Each of them is provided with discharge ports 14a and 14b for the cooling fan 11.

As shown in FIG. 4 for explaining the operation in the above structure, the air sucked from the air holes 13a provided in the front panel 2 passes through the space 15 and is provided from the opening 14a to the side of the resistance mounting plate 12. The air sucked from the gap 13b passes through the space 16 and is discharged from the opening 14b by the cooling fan 11, respectively. Therefore, the power portion having the power converter 6 arranged in the space 15 and the regenerative treatment resistor 10 arranged in the space 16 can be simultaneously cooled.

As described above, according to the servo controller of the present embodiment, the power portion having the power converter 6 and the regenerative processing resistor 10 are arranged in different spaces to prevent mutual interference of heat sources and to provide a single cooling. Each heat source can be cooled by the fan.

The volume ratios of the spaces 15 and 16 shown in FIG. 2 and the rear panel 3 and the opening 14 of the bottom plate shown in FIG.
The areas of a and 14b may be determined according to the specific gravity of the necessity of cooling the power portion having the power converter 6 and the regenerative treatment resistor 10.

[0015]

As described above, the present invention has a structure in which the power portion having the power converter and the regenerative processing resistor are arranged in separate spaces and each is cooled by one cooling fan, so that heat is unnecessarily radiated. Without making the vessel bigger
We can provide a small, large-capacity servo controller.

[Brief description of drawings]

FIG. 1 is an external view of a servo controller according to an embodiment of the present invention.

FIG. 2 is an internal configuration diagram of a servo controller according to an embodiment of the present invention.

FIG. 3 is a partial assembly view of a bottom plate, a rear panel, and a cooling fan of the servo controller according to the embodiment of the present invention.

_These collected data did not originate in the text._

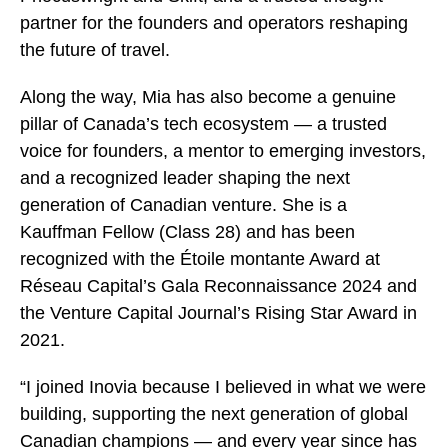
partner for the founders and operators reshaping
the future of travel.
Along the way, Mia has also become a genuine
pillar of Canada’s tech ecosystem — a trusted
voice for founders, a mentor to emerging investors,
and a recognized leader shaping the next
generation of Canadian venture. She is a
Kauffman Fellow (Class 28) and has been
recognized with the Étoile montante Award at
Réseau Capital’s Gala Reconnaissance 2024 and
the Venture Capital Journal’s Rising Star Award in
2021.
“I joined Inovia because I believed in what we were
building, supporting the next generation of global
Canadian champions — and every year since has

FIG. 4 is a diagram showing a wind flow of a cooling fan of a servo controller according to an embodiment of the present invention.

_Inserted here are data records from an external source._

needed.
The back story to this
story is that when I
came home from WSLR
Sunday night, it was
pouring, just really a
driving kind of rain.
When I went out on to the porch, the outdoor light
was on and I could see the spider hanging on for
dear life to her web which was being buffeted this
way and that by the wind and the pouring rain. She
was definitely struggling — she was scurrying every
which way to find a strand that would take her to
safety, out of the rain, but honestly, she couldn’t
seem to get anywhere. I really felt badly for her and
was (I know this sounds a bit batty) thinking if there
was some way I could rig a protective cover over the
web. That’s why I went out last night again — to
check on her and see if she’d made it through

[Fig. 5] Outline drawing of a conventional servo controller

FIG. 6 is an internal configuration diagram of a conventional servo controller.

[Explanation of symbols]

 1 Bottom Plate 2 Front Panel 3 Rear Panel 4 Cover 5 Housing 6 Power Converter 7 Power Circuit Board 8 Control Circuit Board 9 Radiator 10 Regeneration Treatment Resistor 11 Cooling Fan 12 Resistance Mounting Plate 13a Vent 13b Gap 14a Opening (Rear Panel) 14b Opening (bottom plate) 15 Space (power part) 16 Space (regenerative treatment resistance part)

Claims (1)

[Claims] 1. A servo characterized in that a power section having a power converter and a regenerative processing resistor for performing regenerative processing are installed in separate spaces, and a single cooling fan cools the power section and the regenerative processing resistance at the same time. controller.